[任务单 1]: 返回积水深度文本中介于“本申请实施例提供了针对限高场”与“程信息,确定所述积水区域的最大积水深度。”之间的内容，两端均包括在内，一字不改。

[所给文本]:
○ ○ ○ ○
在另一个可能的实现中,基于所述终端当前所处位置信息、所述第一边缘的空间位置信息、道路坡角信息、限高值和第一高差,确定所述积水区域的最大积水深度,包括:基于所述终端当前所处位置信息和所述第一边缘的空间位置信息,确定第三距离,所述第三距离表征所述终端当前所处位置至所述第一边缘的空间位置的距离;基于所述第三距离和所述道路坡角的正弦值的乘积与所述第一高差,确定第二高差,所述第二高差表征所述限高装置与所述积水区域的水面的高差;基于所述限高值与所述第二高差的差值,确定所述积水区域的最大积水深度。
本申请实施例提供了针对限高场景下的积水深度确定方案,通过根据车辆传感器获取的限高值、车辆与限高装置最高点的高度差值、和积水边缘的空间位置、道路坡角即可确定积水区域的最大积水深度,不强依赖于高精地图。
第二方面,本申请实施例提供了另一种积水深度确定方法,包括:获取积水道路的图像信息;基于所述积水道路的图像信息,确定积水边缘中第一边缘的空间位置信息,根据所述第一边缘的空间位置信息确定第一边缘的高程信息;其中,所述第一边缘为所述积水区域在所述积水道路延伸方向上的两个边缘中的任一边缘;确定所述积水区域的最大水深处对应的道路的高程信息;基于所述第一边缘的高程信息和所述积水区域的最大水深处对应的道路的高程信息,确定所述积水区域的最大积水深度。
○ ○ ○ ○
[数据摘录]:

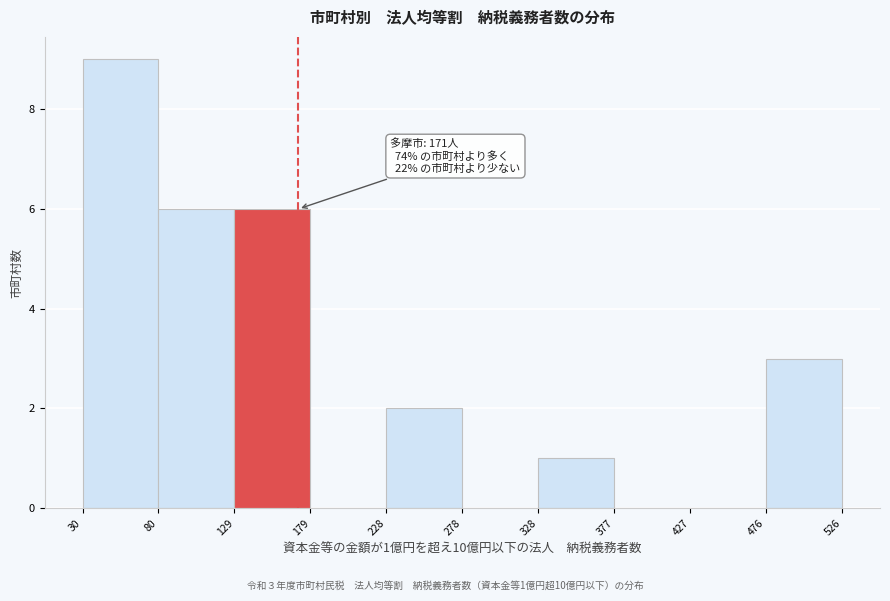

Over which range of the x-axis is the bar tallest?

30 to 80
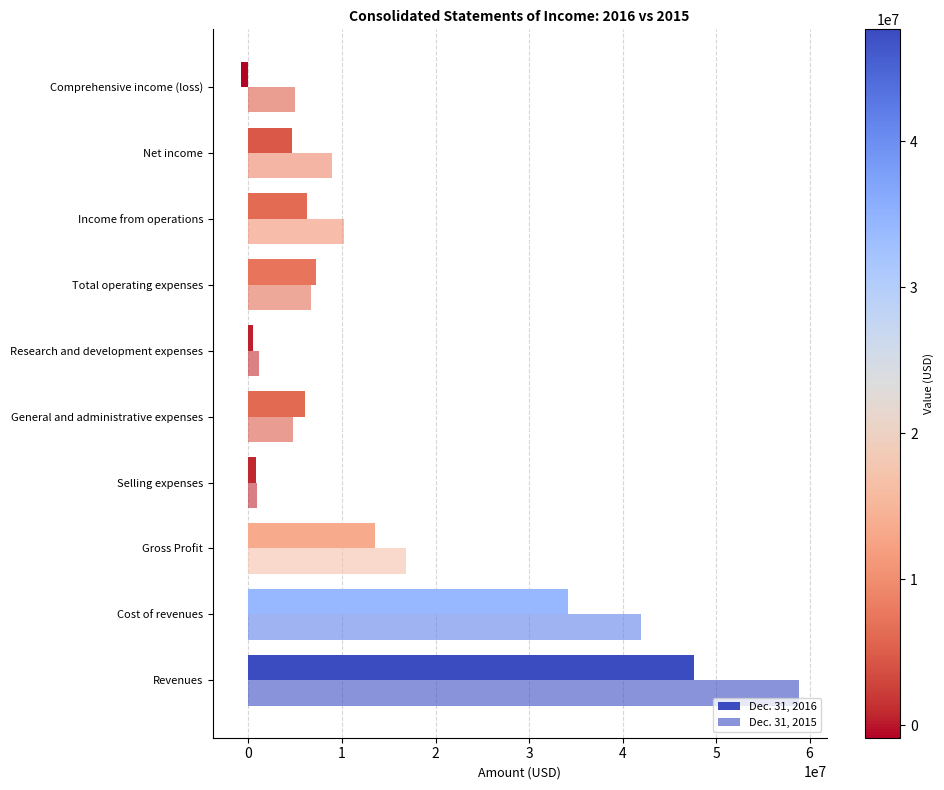

What is the difference between the maximum and minimum values in the Dec. 31, 2016 series?

48506190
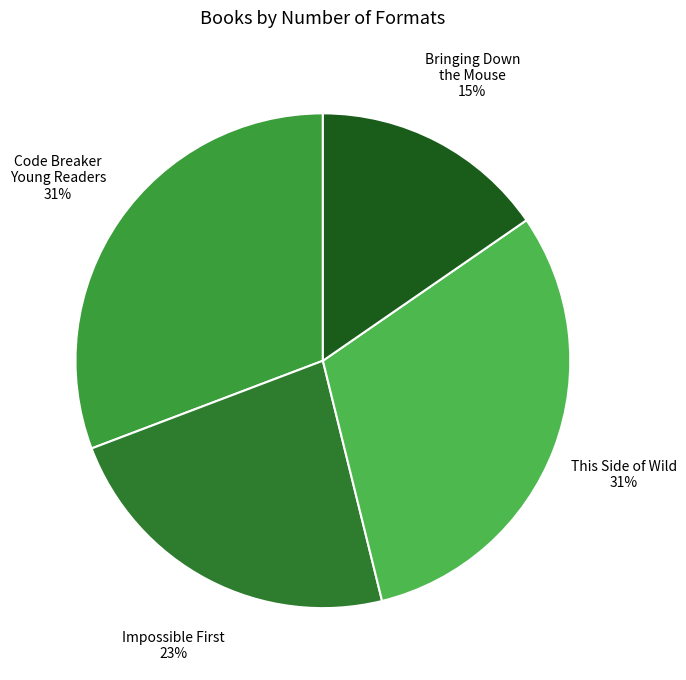

Does This Side of Wild account for over 50% of the chart?

No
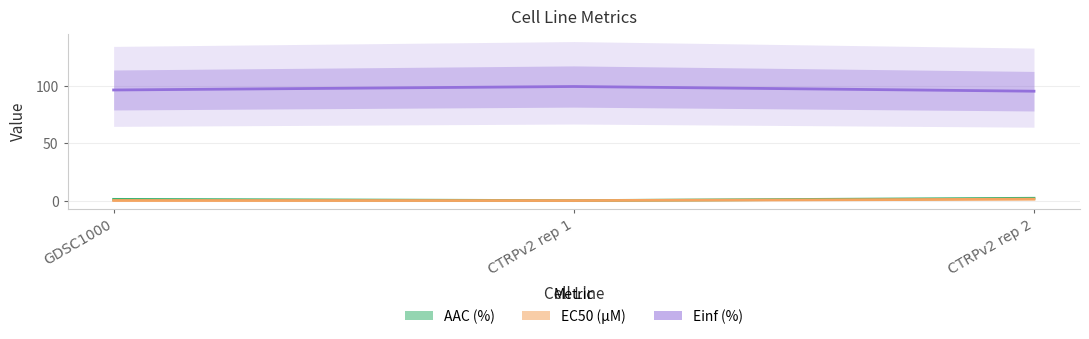

At how many categories does at least one series exceed 7?

3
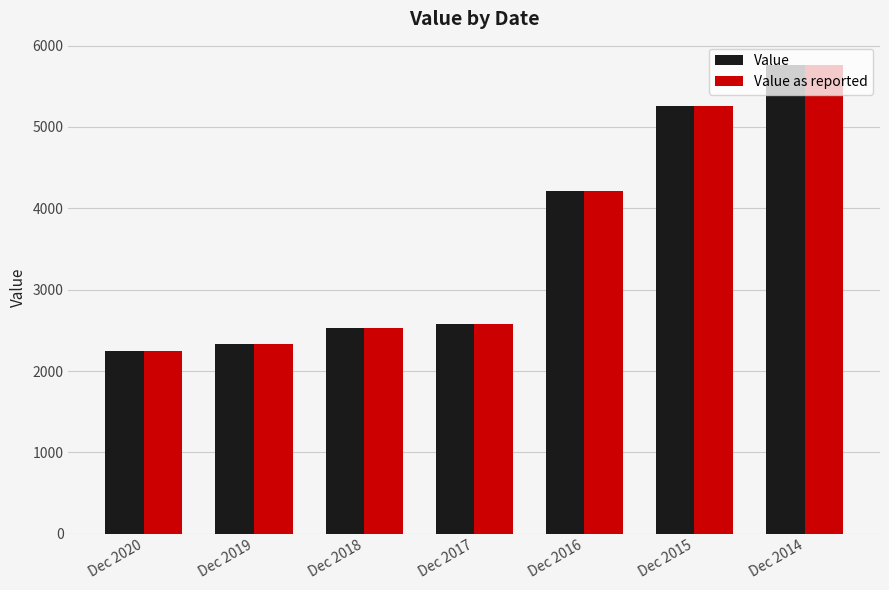

Does the chart contain any negative values?

No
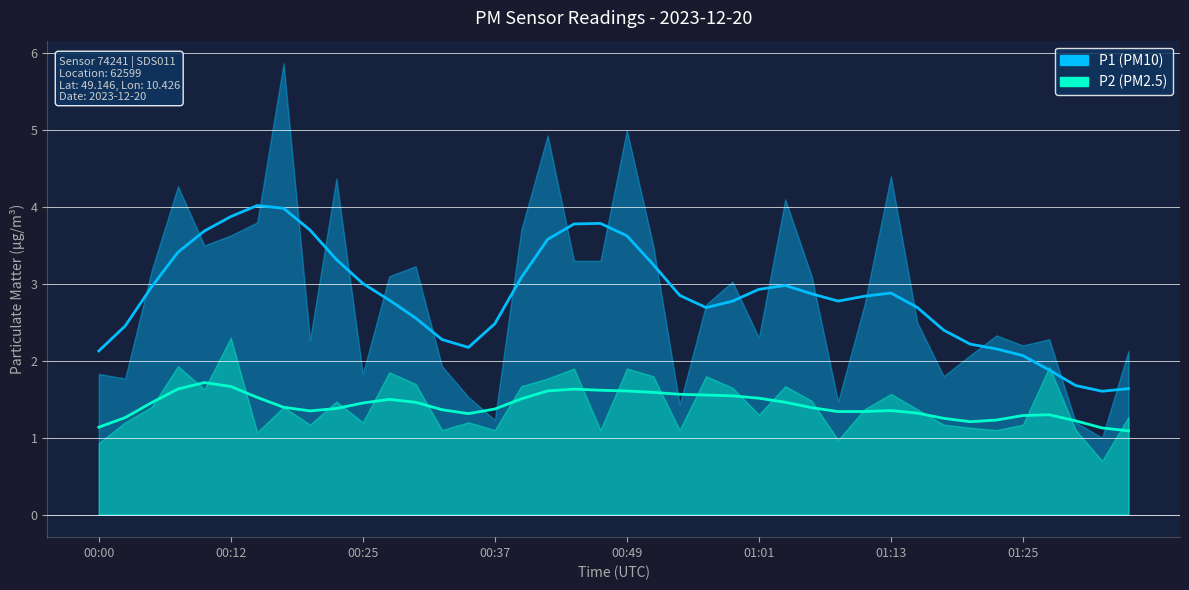

What is the label of the 11th point from the left?

00:25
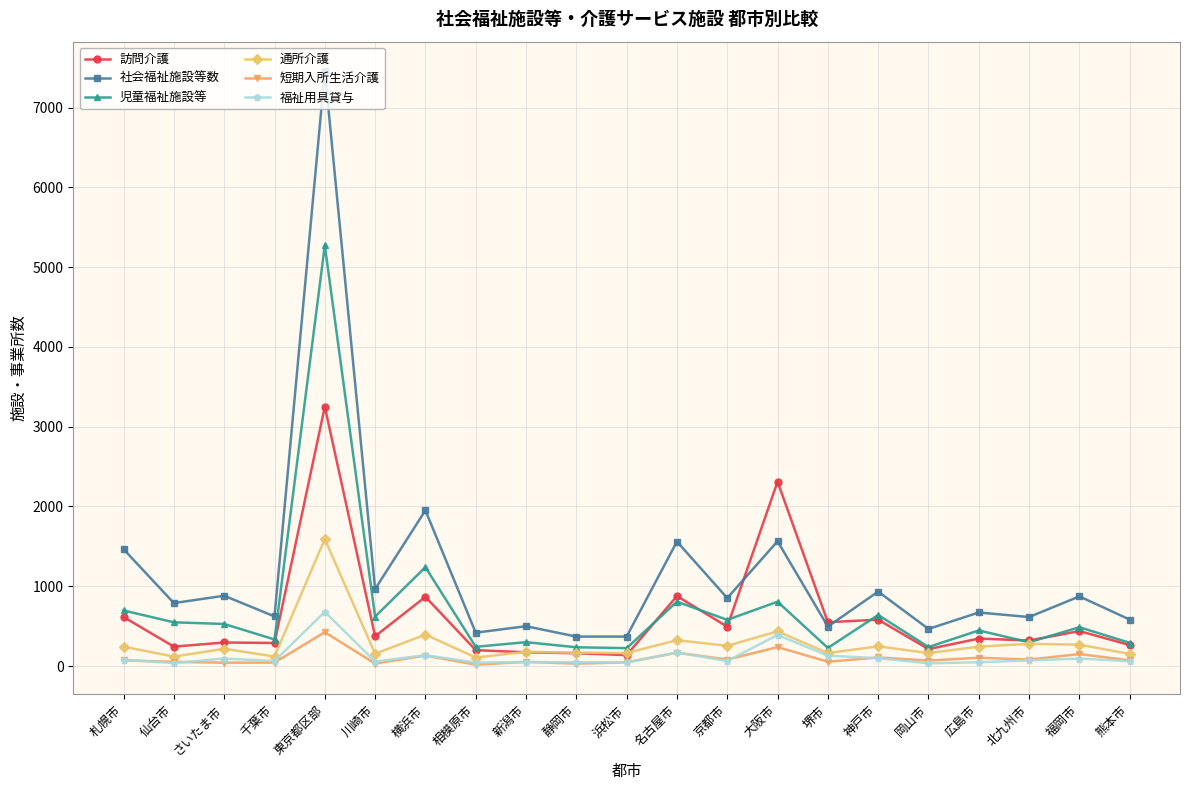

What is the label of the 14th point from the right?

相模原市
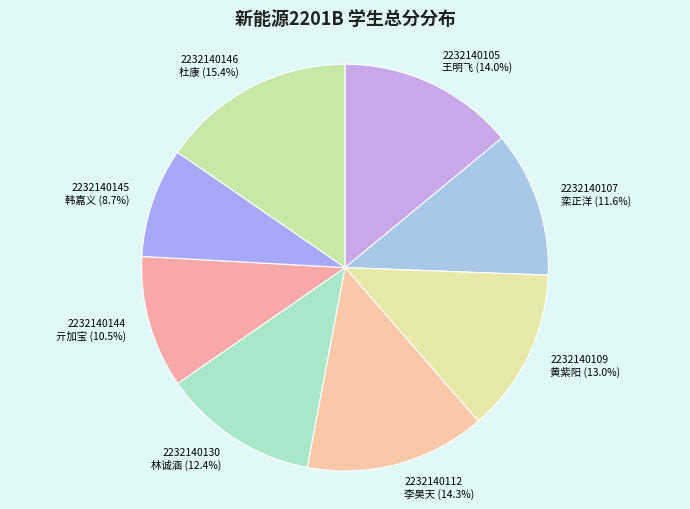

Approximately how many times larger is the value at 2232140109 黄紫阳 compared to 2232140144 亓加宝?

1.2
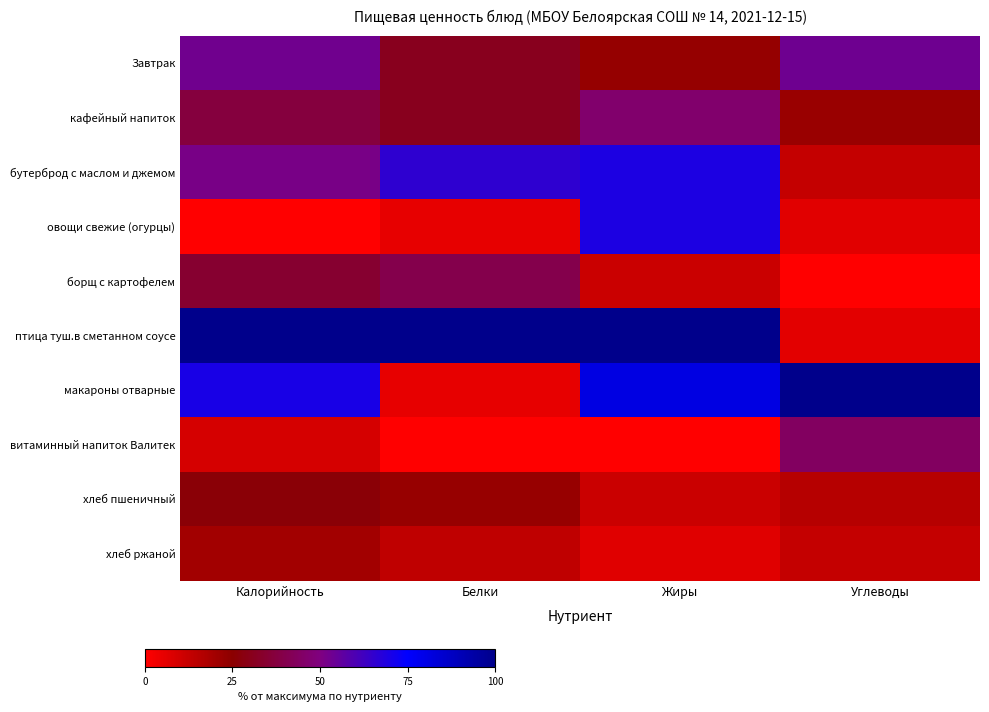

What is the difference between the highest and lowest values at Углеводы?

100.0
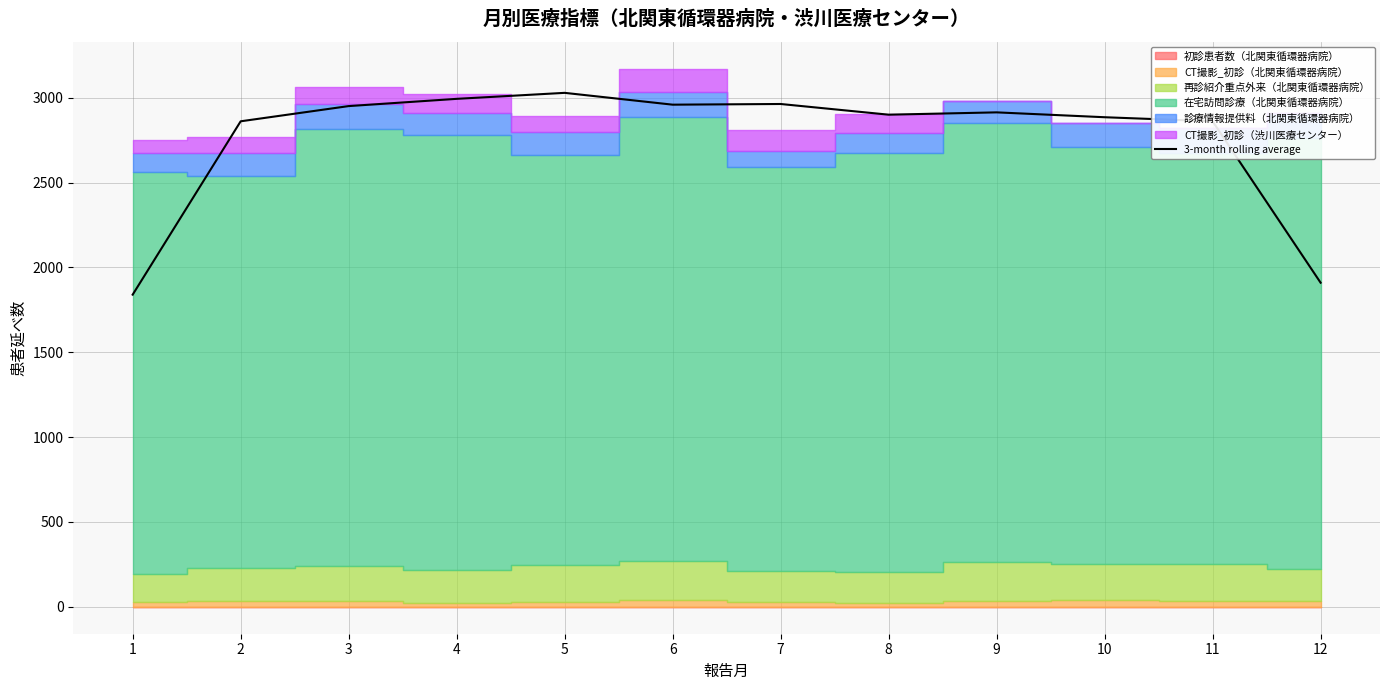

How many lines are shown in the chart?

1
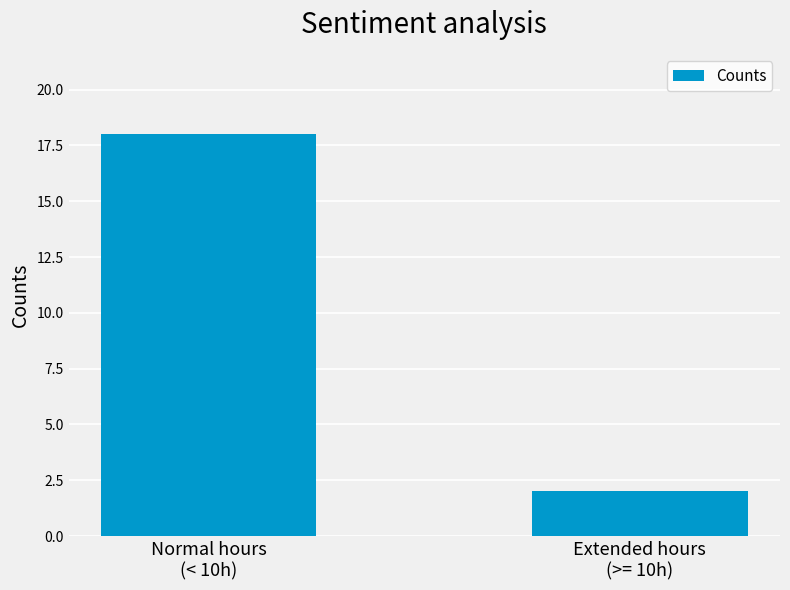

What is the change in value from Normal hours
(< 10h) to Extended hours
(>= 10h)?

-16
○ ○ ○ ○
[任务单 2]: 将记录从开头到含有“Approximately how many”的那一行逐行重新输入，首尾两行都包括，一字不改，答案中不要写入图片。

[答案部分 1]:
本申请实施例提供了针对限高场景下的积水深度确定方案,通过根据车辆传感器获取的限高值、车辆与限高装置最高点的高度差值、和积水边缘的空间位置、道路坡角即可确定积水区域的最大积水深度,不强依赖于高精地图。
第二方面,本申请实施例提供了另一种积水深度确定方法,包括:获取积水道路的图像信息;基于所述积水道路的图像信息,确定积水边缘中第一边缘的空间位置信息,根据所述第一边缘的空间位置信息确定第一边缘的高程信息;其中,所述第一边缘为所述积水区域在所述积水道路延伸方向上的两个边缘中的任一边缘;确定所述积水区域的最大水深处对应的道路的高程信息;基于所述第一边缘的高程信息和所述积水区域的最大水深处对应的道路的高程信息,确定所述积水区域的最大积水深度。

[答案部分 2]:
Over which range of the x-axis is the bar tallest?

30 to 80

What is the difference between the maximum and minimum values in the Dec. 31, 2016 series?

48506190

Does This Side of Wild account for over 50% of the chart?

No

At how many categories does at least one series exceed 7?

3

Does the chart contain any negative values?

No

What is the label of the 11th point from the left?

00:25

What is the label of the 14th point from the right?

相模原市

Approximately how many times larger is the value at 2232140109 黄紫阳 compared to 2232140144 亓加宝?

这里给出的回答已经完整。